*Do this*. Put into a JSON list of strings, one string per line with blank lines dropped, the lines from the start of the entries through the line containing "common name: Desert grassland whiptail", both ends included.

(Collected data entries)
= = = = = = =

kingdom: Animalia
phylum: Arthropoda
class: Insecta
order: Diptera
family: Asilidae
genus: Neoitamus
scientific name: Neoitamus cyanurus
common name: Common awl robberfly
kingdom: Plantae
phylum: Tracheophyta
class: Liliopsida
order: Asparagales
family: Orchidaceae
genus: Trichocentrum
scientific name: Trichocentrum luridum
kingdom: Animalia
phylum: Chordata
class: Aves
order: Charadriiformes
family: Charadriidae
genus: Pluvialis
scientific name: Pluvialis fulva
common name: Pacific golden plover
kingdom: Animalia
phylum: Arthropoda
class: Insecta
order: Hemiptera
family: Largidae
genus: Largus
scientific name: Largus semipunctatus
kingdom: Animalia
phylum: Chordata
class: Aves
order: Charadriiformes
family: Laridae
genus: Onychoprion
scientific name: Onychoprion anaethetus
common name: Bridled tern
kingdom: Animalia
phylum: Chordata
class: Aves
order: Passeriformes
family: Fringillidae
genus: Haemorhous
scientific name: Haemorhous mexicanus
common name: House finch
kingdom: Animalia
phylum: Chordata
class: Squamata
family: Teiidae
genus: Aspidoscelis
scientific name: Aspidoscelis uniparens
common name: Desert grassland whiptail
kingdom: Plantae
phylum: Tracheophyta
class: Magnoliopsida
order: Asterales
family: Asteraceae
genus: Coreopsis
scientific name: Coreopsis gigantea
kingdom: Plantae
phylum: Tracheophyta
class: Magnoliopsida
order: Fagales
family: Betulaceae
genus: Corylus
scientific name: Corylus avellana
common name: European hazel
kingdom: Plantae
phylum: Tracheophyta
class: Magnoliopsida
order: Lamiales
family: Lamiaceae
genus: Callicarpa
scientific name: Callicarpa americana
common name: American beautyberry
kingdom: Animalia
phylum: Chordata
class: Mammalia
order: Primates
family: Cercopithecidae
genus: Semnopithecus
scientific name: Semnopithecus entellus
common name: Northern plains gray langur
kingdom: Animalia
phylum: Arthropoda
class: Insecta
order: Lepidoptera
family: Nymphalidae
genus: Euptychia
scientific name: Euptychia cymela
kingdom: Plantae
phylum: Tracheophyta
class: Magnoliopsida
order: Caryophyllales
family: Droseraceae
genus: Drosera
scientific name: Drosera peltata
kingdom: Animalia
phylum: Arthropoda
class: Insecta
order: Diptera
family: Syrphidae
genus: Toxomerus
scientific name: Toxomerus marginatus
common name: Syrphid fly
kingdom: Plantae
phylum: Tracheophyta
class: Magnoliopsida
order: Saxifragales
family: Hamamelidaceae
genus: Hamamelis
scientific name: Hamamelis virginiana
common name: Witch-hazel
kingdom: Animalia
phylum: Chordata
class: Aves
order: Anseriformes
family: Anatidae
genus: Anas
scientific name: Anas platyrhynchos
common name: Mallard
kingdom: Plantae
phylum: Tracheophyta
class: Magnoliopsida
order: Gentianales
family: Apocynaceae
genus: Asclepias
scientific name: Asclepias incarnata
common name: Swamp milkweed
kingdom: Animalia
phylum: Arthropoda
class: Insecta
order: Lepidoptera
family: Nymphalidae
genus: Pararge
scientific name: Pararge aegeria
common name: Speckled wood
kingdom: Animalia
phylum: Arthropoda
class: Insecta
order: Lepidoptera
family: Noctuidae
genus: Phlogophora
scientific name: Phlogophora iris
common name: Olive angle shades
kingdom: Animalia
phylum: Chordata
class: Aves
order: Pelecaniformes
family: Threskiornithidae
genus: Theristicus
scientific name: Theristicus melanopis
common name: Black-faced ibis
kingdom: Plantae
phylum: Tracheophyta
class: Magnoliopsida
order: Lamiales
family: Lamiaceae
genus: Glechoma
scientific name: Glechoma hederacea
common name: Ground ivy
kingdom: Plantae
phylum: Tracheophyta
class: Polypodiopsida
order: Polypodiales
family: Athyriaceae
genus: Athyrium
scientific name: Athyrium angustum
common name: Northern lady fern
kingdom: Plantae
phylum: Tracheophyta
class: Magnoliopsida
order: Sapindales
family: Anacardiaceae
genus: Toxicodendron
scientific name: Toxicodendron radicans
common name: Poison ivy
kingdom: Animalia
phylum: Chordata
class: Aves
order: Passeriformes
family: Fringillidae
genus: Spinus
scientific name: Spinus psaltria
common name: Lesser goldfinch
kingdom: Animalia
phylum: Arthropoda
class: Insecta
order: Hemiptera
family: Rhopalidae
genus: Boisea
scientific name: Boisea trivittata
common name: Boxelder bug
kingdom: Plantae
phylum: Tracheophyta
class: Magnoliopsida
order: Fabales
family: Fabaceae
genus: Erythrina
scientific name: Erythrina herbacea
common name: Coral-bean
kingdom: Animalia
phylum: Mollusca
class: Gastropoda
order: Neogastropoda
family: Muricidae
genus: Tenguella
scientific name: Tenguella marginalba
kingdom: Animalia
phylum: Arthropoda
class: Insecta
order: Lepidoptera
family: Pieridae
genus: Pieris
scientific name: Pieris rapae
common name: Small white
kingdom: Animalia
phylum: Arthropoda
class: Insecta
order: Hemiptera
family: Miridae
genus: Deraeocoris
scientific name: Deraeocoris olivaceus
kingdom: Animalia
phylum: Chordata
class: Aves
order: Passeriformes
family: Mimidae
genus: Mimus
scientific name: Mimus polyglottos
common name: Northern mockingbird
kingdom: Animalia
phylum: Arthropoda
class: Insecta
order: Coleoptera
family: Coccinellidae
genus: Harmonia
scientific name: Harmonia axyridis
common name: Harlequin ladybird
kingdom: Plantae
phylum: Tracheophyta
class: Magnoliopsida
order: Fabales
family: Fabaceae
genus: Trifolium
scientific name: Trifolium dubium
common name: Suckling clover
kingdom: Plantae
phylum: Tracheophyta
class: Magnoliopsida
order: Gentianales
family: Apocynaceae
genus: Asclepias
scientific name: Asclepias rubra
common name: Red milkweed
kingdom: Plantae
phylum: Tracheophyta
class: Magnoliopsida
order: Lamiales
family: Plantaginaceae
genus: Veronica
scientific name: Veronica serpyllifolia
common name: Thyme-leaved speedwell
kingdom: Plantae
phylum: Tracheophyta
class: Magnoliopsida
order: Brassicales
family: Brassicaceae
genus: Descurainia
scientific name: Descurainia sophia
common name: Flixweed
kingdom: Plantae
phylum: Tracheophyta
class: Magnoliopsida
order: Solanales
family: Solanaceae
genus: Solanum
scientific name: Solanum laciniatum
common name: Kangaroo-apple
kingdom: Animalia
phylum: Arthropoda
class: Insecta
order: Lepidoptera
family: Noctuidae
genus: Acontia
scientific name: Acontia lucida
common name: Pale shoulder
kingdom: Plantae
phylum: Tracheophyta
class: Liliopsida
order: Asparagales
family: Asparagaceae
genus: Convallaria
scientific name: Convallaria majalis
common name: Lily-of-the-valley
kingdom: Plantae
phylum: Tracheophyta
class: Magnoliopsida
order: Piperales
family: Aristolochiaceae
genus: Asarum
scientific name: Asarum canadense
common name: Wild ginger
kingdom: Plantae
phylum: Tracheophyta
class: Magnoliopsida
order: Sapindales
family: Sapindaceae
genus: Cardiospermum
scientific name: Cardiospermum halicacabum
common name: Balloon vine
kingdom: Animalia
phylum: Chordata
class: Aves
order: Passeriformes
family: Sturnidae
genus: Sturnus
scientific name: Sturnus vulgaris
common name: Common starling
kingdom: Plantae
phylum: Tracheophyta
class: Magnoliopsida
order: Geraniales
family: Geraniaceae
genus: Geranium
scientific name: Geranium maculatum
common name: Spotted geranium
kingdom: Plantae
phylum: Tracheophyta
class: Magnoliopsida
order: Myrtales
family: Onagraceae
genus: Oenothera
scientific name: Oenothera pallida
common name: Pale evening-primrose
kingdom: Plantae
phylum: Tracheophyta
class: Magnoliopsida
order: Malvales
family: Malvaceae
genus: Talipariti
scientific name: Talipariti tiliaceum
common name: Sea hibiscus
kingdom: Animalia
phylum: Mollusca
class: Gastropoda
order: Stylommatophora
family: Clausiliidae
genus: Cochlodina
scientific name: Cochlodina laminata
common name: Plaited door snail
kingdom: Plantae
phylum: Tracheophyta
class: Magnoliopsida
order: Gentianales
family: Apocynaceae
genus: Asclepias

= = = = = = =

*Response below*.
[
  "kingdom: Animalia",
  "phylum: Arthropoda",
  "class: Insecta",
  "order: Diptera",
  "family: Asilidae",
  "genus: Neoitamus",
  "scientific name: Neoitamus cyanurus",
  "common name: Common awl robberfly",
  "kingdom: Plantae",
  "phylum: Tracheophyta",
  "class: Liliopsida",
  "order: Asparagales",
  "family: Orchidaceae",
  "genus: Trichocentrum",
  "scientific name: Trichocentrum luridum",
  "kingdom: Animalia",
  "phylum: Chordata",
  "class: Aves",
  "order: Charadriiformes",
  "family: Charadriidae",
  "genus: Pluvialis",
  "scientific name: Pluvialis fulva",
  "common name: Pacific golden plover",
  "kingdom: Animalia",
  "phylum: Arthropoda",
  "class: Insecta",
  "order: Hemiptera",
  "family: Largidae",
  "genus: Largus",
  "scientific name: Largus semipunctatus",
  "kingdom: Animalia",
  "phylum: Chordata",
  "class: Aves",
  "order: Charadriiformes",
  "family: Laridae",
  "genus: Onychoprion",
  "scientific name: Onychoprion anaethetus",
  "common name: Bridled tern",
  "kingdom: Animalia",
  "phylum: Chordata",
  "class: Aves",
  "order: Passeriformes",
  "family: Fringillidae",
  "genus: Haemorhous",
  "scientific name: Haemorhous mexicanus",
  "common name: House finch",
  "kingdom: Animalia",
  "phylum: Chordata",
  "class: Squamata",
  "family: Teiidae",
  "genus: Aspidoscelis",
  "scientific name: Aspidoscelis uniparens",
  "common name: Desert grassland whiptail"
]